Hint: When inserting at the end, make sure that you handle NULL explicitly.
Example 1:
Input:
LinkedList: 9->0->5->1->6->1->2->0->5->0
Output: 5 2 9 5 6
Explanation:
Length of Link List = N = 5
9 0 indicated that 9 should be
inserted in the beginning. Modified
Link List = 9.
5 1 indicated that 5 should be
inserted in the end. Modified Link
List = 9,5.
6 1 indicated that 6 should be
inserted in the end. Modified Link
List = 9,5,6.
2 0 indicated that 2 should be
inserted in the beginning. Modified
Link List = 2,9,5,6.
5 0 indicated that 5 should be
inserted in the beginning. Modified
Link List = 5,2,9,5,6.
Final linked list = 5, 2, 9, 5, 6.
Expected Time Complexity: O(1) for insertAtBeginning() and O(N) for insertAtEnd().
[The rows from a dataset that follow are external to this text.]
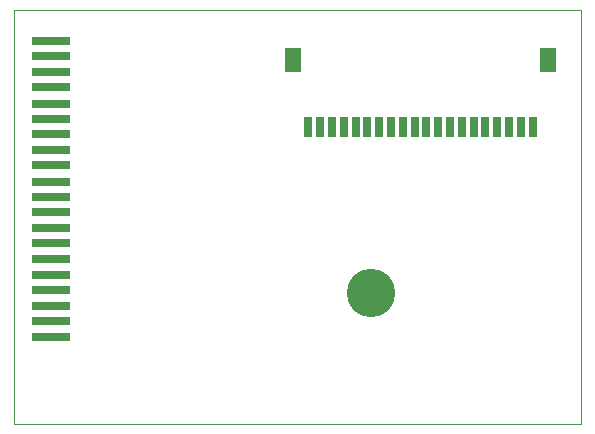
<source format=gbr>
%FSLAX34Y34*%
%MOMM*%
%LNSOLDERMASK_TOP*%
G71*
G01*
%ADD10C, 0.00*%
%ADD11R, 1.40X2.00*%
%ADD12R, 0.80X1.80*%
%ADD13C, 4.10*%
%ADD14R, 3.20X0.80*%
%LPD*%
G54D10*
X0Y350000D02*
X480000Y350000D01*
X480000Y0D01*
X0Y0D01*
X0Y350000D01*
X452000Y308000D02*
G54D11*
D03*
X236000Y308000D02*
G54D11*
D03*
X439000Y251000D02*
G54D12*
D03*
X429000Y251000D02*
G54D12*
D03*
X419000Y251000D02*
G54D12*
D03*
X409000Y251000D02*
G54D12*
D03*
X399000Y251000D02*
G54D12*
D03*
X389000Y251000D02*
G54D12*
D03*
X379000Y251000D02*
G54D12*
D03*
X369000Y251000D02*
G54D12*
D03*
X359000Y251000D02*
G54D12*
D03*
X349000Y251000D02*
G54D12*
D03*
X339000Y251000D02*
G54D12*
D03*
X329000Y251000D02*
G54D12*
D03*
X319000Y251000D02*
G54D12*
D03*
X309000Y251000D02*
G54D12*
D03*
X299000Y251000D02*
G54D12*
D03*
X289000Y251000D02*
G54D12*
D03*
X279000Y251000D02*
G54D12*
D03*
X269000Y251000D02*
G54D12*
D03*
X259000Y251000D02*
G54D12*
D03*
X249000Y251000D02*
G54D12*
D03*
X302000Y111000D02*
G54D13*
D03*
X31000Y324000D02*
G54D14*
D03*
X31000Y311000D02*
G54D14*
D03*
X31000Y298000D02*
G54D14*
D03*
X31000Y285000D02*
G54D14*
D03*
X31000Y271000D02*
G54D14*
D03*
X31000Y258000D02*
G54D14*
D03*
X31000Y245000D02*
G54D14*
D03*
X31000Y232000D02*
G54D14*
D03*
X31000Y219000D02*
G54D14*
D03*
X31000Y205000D02*
G54D14*
D03*
X31000Y192000D02*
G54D14*
D03*
X31000Y179000D02*
G54D14*
D03*
X31000Y166000D02*
G54D14*
D03*
X31000Y153000D02*
G54D14*
D03*
X31000Y139000D02*
G54D14*
D03*
X31000Y126000D02*
G54D14*
D03*
X31000Y113000D02*
G54D14*
D03*
X31000Y100000D02*
G54D14*
D03*
X31000Y87000D02*
G54D14*
D03*
X31000Y73000D02*
G54D14*
D03*
M02*

</source>
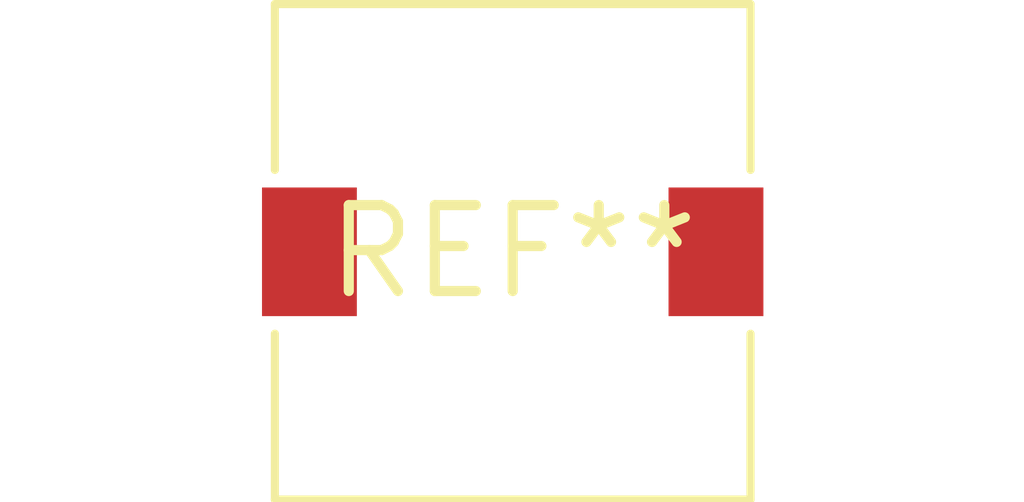
<source format=kicad_pcb>
(kicad_pcb (version 20240108) (generator pcbnew)

  (general
    (thickness 1.6)
  )

  (paper "A4")
  (layers
    (0 "F.Cu" signal)
    (31 "B.Cu" signal)
    (32 "B.Adhes" user "B.Adhesive")
    (33 "F.Adhes" user "F.Adhesive")
    (34 "B.Paste" user)
    (35 "F.Paste" user)
    (36 "B.SilkS" user "B.Silkscreen")
    (37 "F.SilkS" user "F.Silkscreen")
    (38 "B.Mask" user)
    (39 "F.Mask" user)
    (40 "Dwgs.User" user "User.Drawings")
    (41 "Cmts.User" user "User.Comments")
    (42 "Eco1.User" user "User.Eco1")
    (43 "Eco2.User" user "User.Eco2")
    (44 "Edge.Cuts" user)
    (45 "Margin" user)
    (46 "B.CrtYd" user "B.Courtyard")
    (47 "F.CrtYd" user "F.Courtyard")
    (48 "B.Fab" user)
    (49 "F.Fab" user)
    (50 "User.1" user)
    (51 "User.2" user)
    (52 "User.3" user)
    (53 "User.4" user)
    (54 "User.5" user)
    (55 "User.6" user)
    (56 "User.7" user)
    (57 "User.8" user)
    (58 "User.9" user)
  )

  (setup
    (pad_to_mask_clearance 0)
    (pcbplotparams
      (layerselection 0x00010fc_ffffffff)
      (plot_on_all_layers_selection 0x0000000_00000000)
      (disableapertmacros false)
      (usegerberextensions false)
      (usegerberattributes false)
      (usegerberadvancedattributes false)
      (creategerberjobfile false)
      (dashed_line_dash_ratio 12.000000)
      (dashed_line_gap_ratio 3.000000)
      (svgprecision 4)
      (plotframeref false)
      (viasonmask false)
      (mode 1)
      (useauxorigin false)
      (hpglpennumber 1)
      (hpglpenspeed 20)
      (hpglpendiameter 15.000000)
      (dxfpolygonmode false)
      (dxfimperialunits false)
      (dxfusepcbnewfont false)
      (psnegative false)
      (psa4output false)
      (plotreference false)
      (plotvalue false)
      (plotinvisibletext false)
      (sketchpadsonfab false)
      (subtractmaskfromsilk false)
      (outputformat 1)
      (mirror false)
      (drillshape 1)
      (scaleselection 1)
      (outputdirectory "")
    )
  )

  (net 0 "")

  (footprint "L_SXN_SMDRI62" (layer "F.Cu") (at 0 0))

)

</source>
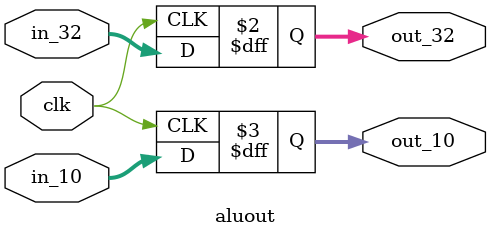
<source format=v>
module aluout(
input [31:0]in_32,
input [9:0]in_10,
output reg [31:0]out_32,
output reg [9:0]out_10,
input clk
);
always@(posedge clk)begin
out_32 = in_32;
out_10 = in_10;

end
endmodule

</source>
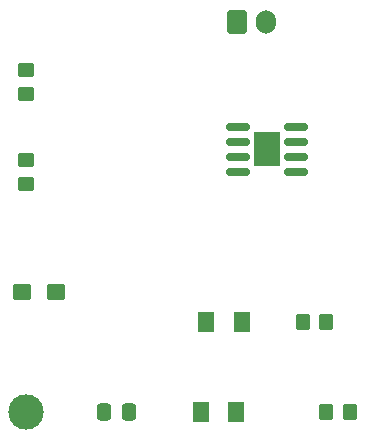
<source format=gbr>
%TF.GenerationSoftware,KiCad,Pcbnew,7.0.8*%
%TF.CreationDate,2023-10-12T16:07:18-07:00*%
%TF.ProjectId,Lab1_555TimerCircuit,4c616231-5f35-4353-9554-696d65724369,rev?*%
%TF.SameCoordinates,Original*%
%TF.FileFunction,Soldermask,Top*%
%TF.FilePolarity,Negative*%
%FSLAX46Y46*%
G04 Gerber Fmt 4.6, Leading zero omitted, Abs format (unit mm)*
G04 Created by KiCad (PCBNEW 7.0.8) date 2023-10-12 16:07:18*
%MOMM*%
%LPD*%
G01*
G04 APERTURE LIST*
G04 Aperture macros list*
%AMRoundRect*
0 Rectangle with rounded corners*
0 $1 Rounding radius*
0 $2 $3 $4 $5 $6 $7 $8 $9 X,Y pos of 4 corners*
0 Add a 4 corners polygon primitive as box body*
4,1,4,$2,$3,$4,$5,$6,$7,$8,$9,$2,$3,0*
0 Add four circle primitives for the rounded corners*
1,1,$1+$1,$2,$3*
1,1,$1+$1,$4,$5*
1,1,$1+$1,$6,$7*
1,1,$1+$1,$8,$9*
0 Add four rect primitives between the rounded corners*
20,1,$1+$1,$2,$3,$4,$5,0*
20,1,$1+$1,$4,$5,$6,$7,0*
20,1,$1+$1,$6,$7,$8,$9,0*
20,1,$1+$1,$8,$9,$2,$3,0*%
G04 Aperture macros list end*
%ADD10C,3.000000*%
%ADD11R,2.290000X3.000000*%
%ADD12RoundRect,0.150000X-0.825000X-0.150000X0.825000X-0.150000X0.825000X0.150000X-0.825000X0.150000X0*%
%ADD13RoundRect,0.250000X0.350000X0.450000X-0.350000X0.450000X-0.350000X-0.450000X0.350000X-0.450000X0*%
%ADD14RoundRect,0.250000X-0.350000X-0.450000X0.350000X-0.450000X0.350000X0.450000X-0.350000X0.450000X0*%
%ADD15RoundRect,0.250000X-0.450000X0.350000X-0.450000X-0.350000X0.450000X-0.350000X0.450000X0.350000X0*%
%ADD16O,1.700000X2.000000*%
%ADD17RoundRect,0.250000X-0.600000X-0.750000X0.600000X-0.750000X0.600000X0.750000X-0.600000X0.750000X0*%
%ADD18RoundRect,0.250001X-0.462499X-0.624999X0.462499X-0.624999X0.462499X0.624999X-0.462499X0.624999X0*%
%ADD19RoundRect,0.250001X0.462499X0.624999X-0.462499X0.624999X-0.462499X-0.624999X0.462499X-0.624999X0*%
%ADD20RoundRect,0.250000X0.337500X0.475000X-0.337500X0.475000X-0.337500X-0.475000X0.337500X-0.475000X0*%
%ADD21RoundRect,0.250000X-0.537500X-0.425000X0.537500X-0.425000X0.537500X0.425000X-0.537500X0.425000X0*%
G04 APERTURE END LIST*
D10*
%TO.C,REF\u002A\u002A*%
X68580000Y-104140000D03*
%TD*%
D11*
%TO.C,U1*%
X88965000Y-81915000D03*
D12*
X91440000Y-80010000D03*
X91440000Y-81280000D03*
X91440000Y-82550000D03*
X91440000Y-83820000D03*
X86490000Y-83820000D03*
X86490000Y-82550000D03*
X86490000Y-81280000D03*
X86490000Y-80010000D03*
%TD*%
D13*
%TO.C,R4*%
X95980000Y-104140000D03*
X93980000Y-104140000D03*
%TD*%
D14*
%TO.C,R3*%
X91980000Y-96520000D03*
X93980000Y-96520000D03*
%TD*%
D15*
%TO.C,R2*%
X68580000Y-84820000D03*
X68580000Y-82820000D03*
%TD*%
%TO.C,R1*%
X68580000Y-77200000D03*
X68580000Y-75200000D03*
%TD*%
D16*
%TO.C,J1*%
X88900000Y-71120000D03*
D17*
X86400000Y-71120000D03*
%TD*%
D18*
%TO.C,D2*%
X86360000Y-104140000D03*
X83385000Y-104140000D03*
%TD*%
D19*
%TO.C,D1*%
X83820000Y-96520000D03*
X86795000Y-96520000D03*
%TD*%
D20*
%TO.C,C2*%
X75162500Y-104140000D03*
X77237500Y-104140000D03*
%TD*%
D21*
%TO.C,C1*%
X71120000Y-93980000D03*
X68245000Y-93980000D03*
%TD*%
M02*

</source>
Expected Auxiliary Space: O(1) for both.
***OUTPUT ==>
class Solution{
public:
//Function to insert a node at the beginning of the linked list.
Node *insertAtBegining(Node *head, int x) {
Node *temp = new Node(x);
temp->next = head;
head = temp;
return head;
}
//Function to insert a node at the end of the linked list.
Node *insertAtEnd(Node *head, int x) {
Node *temp2 = new Node(x);
if(head == NULL){
return temp2;
}
else{
Node *temp = head;
while(temp->next != NULL){
temp = temp->next;
}
temp->next = temp2;
temp2->next = NULL;
return head;
}
}
};